AI Field Engineer, EMEA
London • FullTime
Posted 1mo ago
Remote Work Policy
On-site
Employment Type
FullTime
Categories
Applied AI Engineer
About the job
Fireworks is seeking an AI Field Engineer to join our team in EMEA. This role is at the forefront of our technical engagement with ambitious customers and technology partners, focusing on transforming complex AI challenges into production-ready systems. You will operate at the intersection of engineering, product, and customer delivery, actively building Proofs of Concepts (POCs), Minimum Viable Products (MVPs), and production integrations. This position requires a blend of hands-on technical execution and the ability to engage in executive-level discussions regarding architecture, strategy, and business outcomes.

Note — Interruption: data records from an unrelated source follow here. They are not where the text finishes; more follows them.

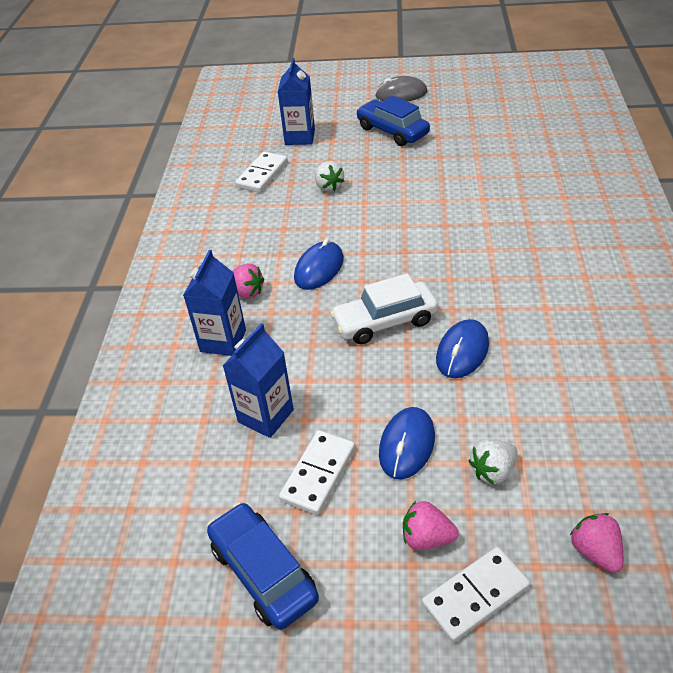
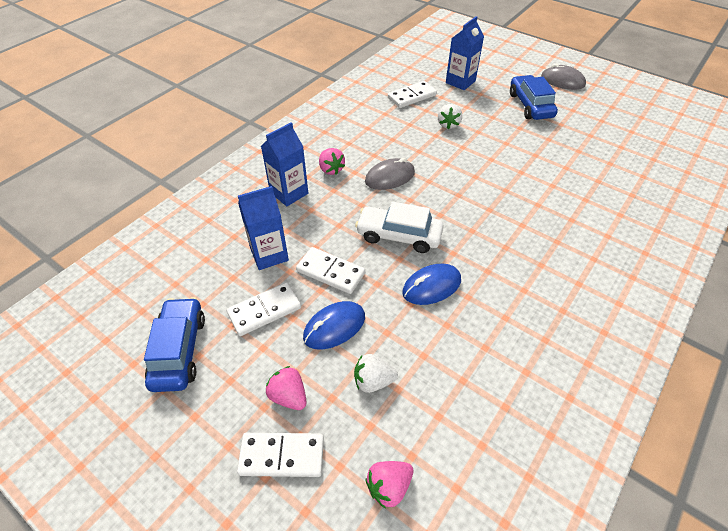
camera: 30 degrees right, 5 degrees up
blue mouse [294,239,344,290] -> grey mouse [365,158,415,190]
pink strawberry [570,513,623,573] -> pink strawberry turned 135 degrees counterclockwise [366,461,413,509]
none -> white domino [296,247,365,294]

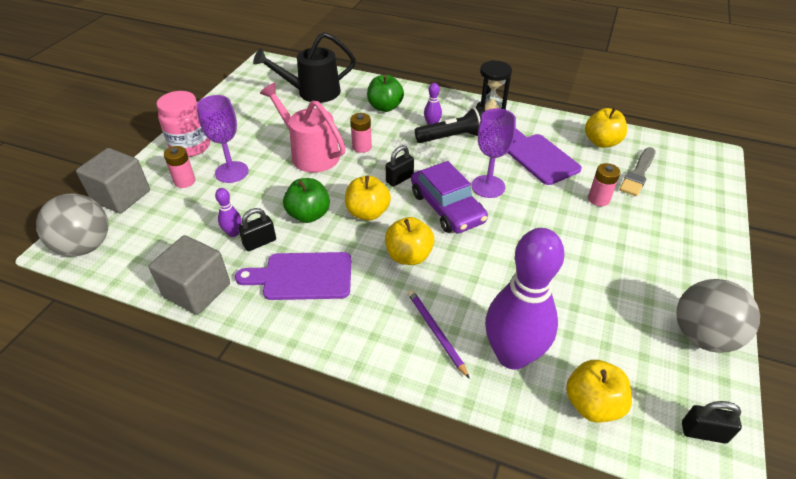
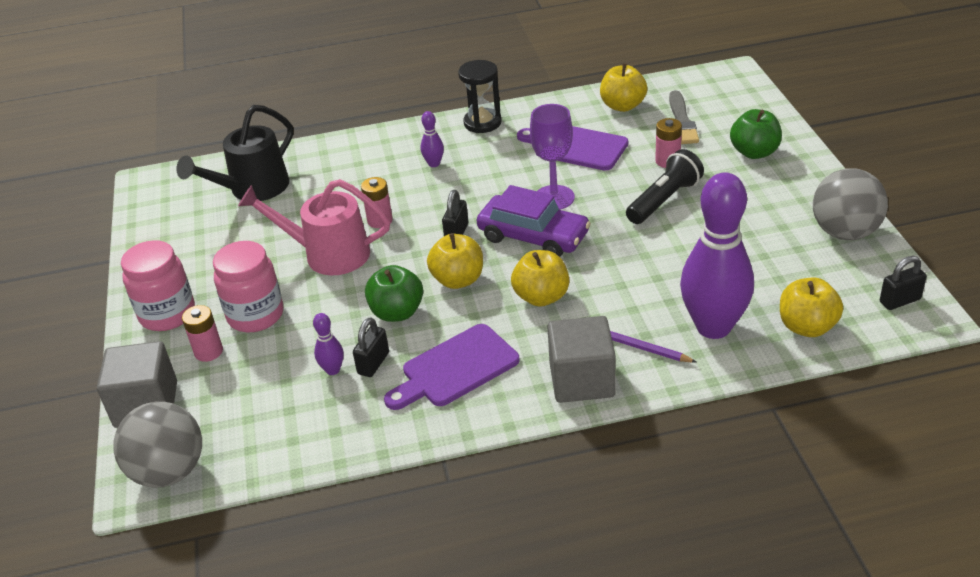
camera: 30 degrees left, 5 degrees down
grey cube [149,235,230,315] -> grey cube moved to [547,316,616,403]
purple goblet [197,95,249,183] -> pink jar [213,241,283,332]
green apple [367,75,404,112] -> green apple moved to [730,109,782,159]
black flashlight [415,107,485,143] -> black flashlight moved to [626,149,704,224]

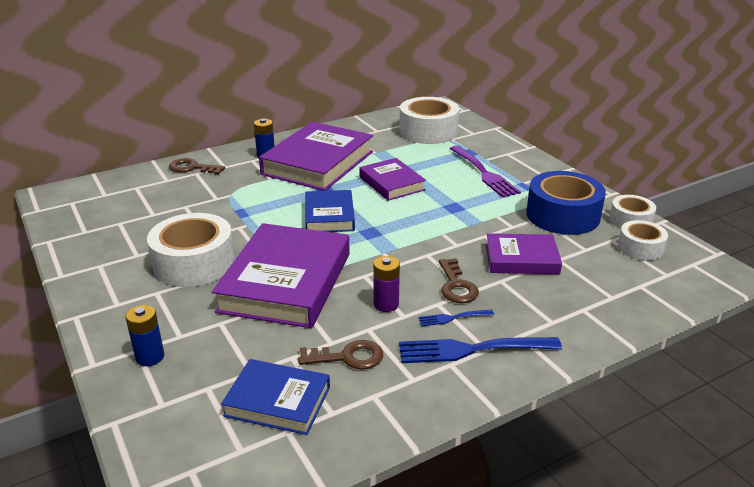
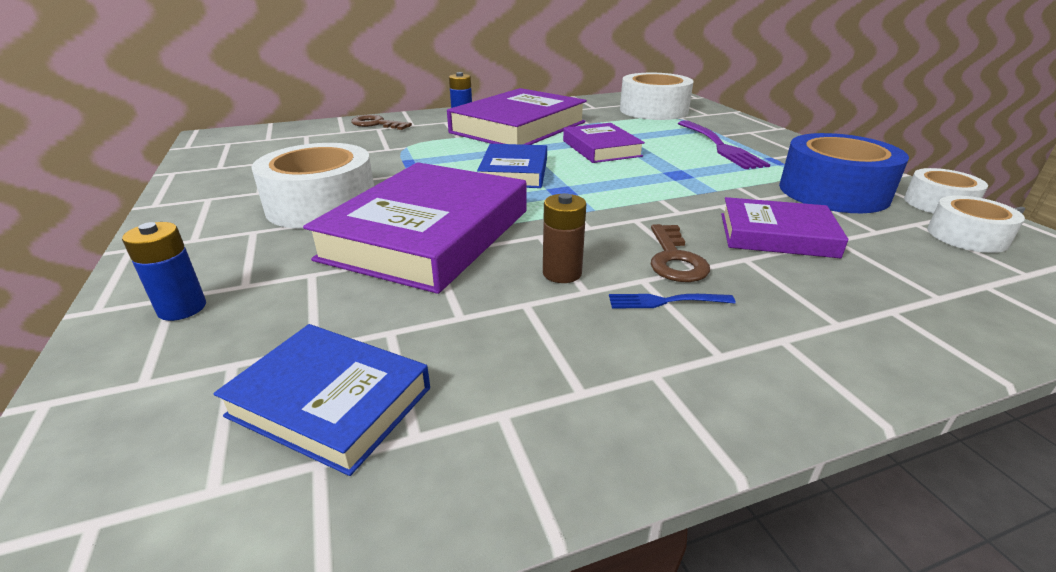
camera: 10 degrees right, 0 degrees up
brown key [298,340,383,370] -> none
purple battery [373,256,400,312] -> brown battery [543,193,586,283]
blue fork [399,337,562,363] -> none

The role emphasizes building strong relationships and trust through in-person interactions with clients, particularly within large organizations and digital-native companies adopting GenAI.
Responsibilities
- Build end-to-end POCs and MVPs with customer engineering teams, integrating into their codebases and infrastructure.

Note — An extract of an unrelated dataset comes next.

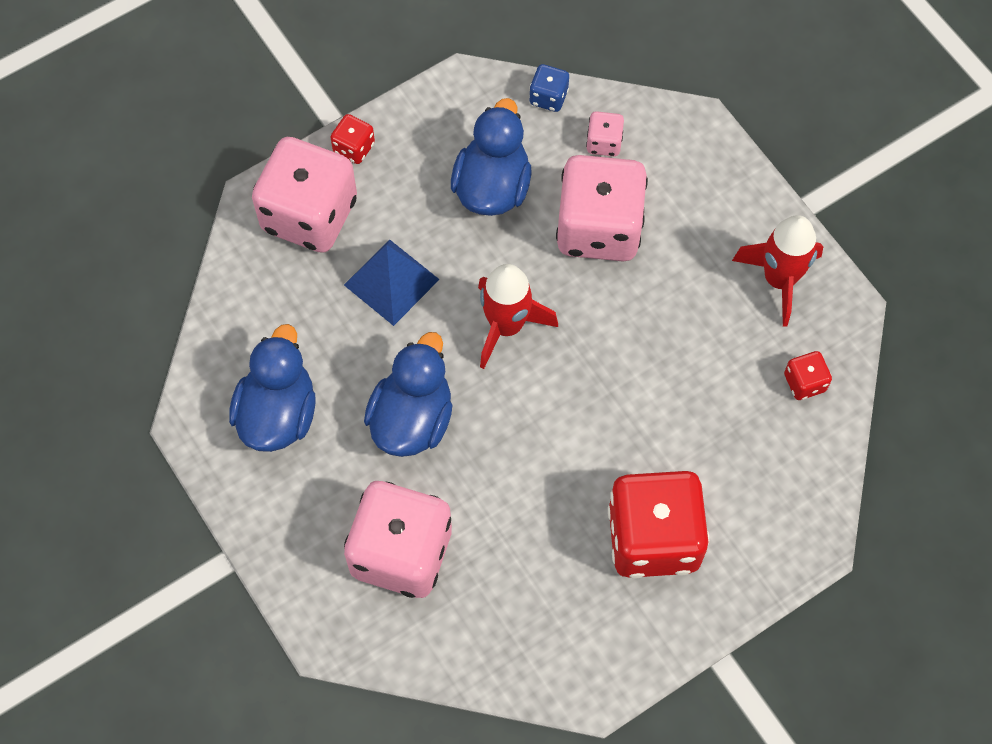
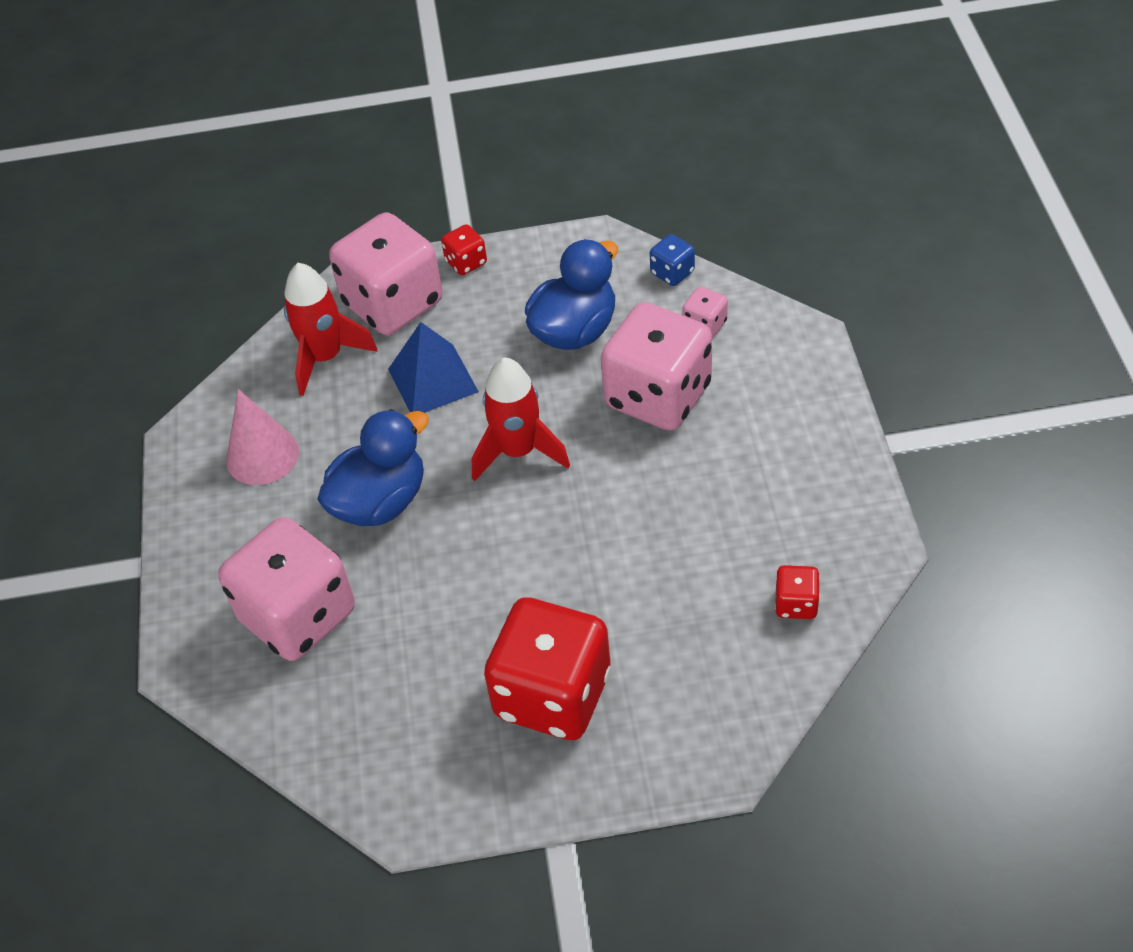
camera: 30 degrees right, 15 degrees down
blue duck [229,324,315,452] -> pink cone [226,389,299,485]
red rocket [732,215,823,327] -> red rocket moved to [284,263,377,396]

- Architect inference foundations for customers whose core products are GenAI-based, ensuring scalable deployments.
- Run load tests and establish performance baselines (latency, throughput, cost) for customer traffic profiles, tuning deployments accordingly.
- Deploy and validate new model families on inference frameworks like vLLM and SGLang, optimizing configurations for various workloads.
- Guide customers on model selection, fine-tuning strategies (SFT, DPO, RFT), and evaluation methodologies.
- Build and execute fine-tuning pipelines with customers, balancing model families, compute costs, and quality targets.
- Design and implement evaluation frameworks to measure production-quality metrics.
- Lead discovery conversations to understand customer pain points, constraints, and success criteria.
- Own the technical relationship from initial engagement through production deployment, building trust with both ML engineers and VPs.
- Spend time on-site with customers to build trust and momentum through in-person collaboration.
- Identify recurring customer pain points and translate them into actionable product proposals for engineering and product teams.
- Codify repeatable deployment patterns for internal tooling, documentation, and the platform.
- Provide specific and urgent feedback on customer signals to the product roadmap.
Requirements
- 5+ years in a hands-on, customer-facing technical role (e.g., Forward Deployed Engineer, Applied AI Engineer, Solutions Architect, ML Engineer with field exposure, or technical founder).
- Proven ability to build production software with customers, with experience shipping code in a customer's production environment.
- Strong Python skills, including proficiency in reading, writing, and debugging production code.
- Familiarity with Kubernetes and infrastructure engineering.
- Working knowledge of the LLM stack, including inference trade-offs, model serving, and fine-tuning workflows (SFT minimum; DPO/RFT a plus).
- Experience with cloud infrastructure (AWS, Azure, GCP) and deploying models on GPU infrastructure.
- Exceptional communication skills, capable of leading discovery calls, presenting to VPs, and debugging technical issues.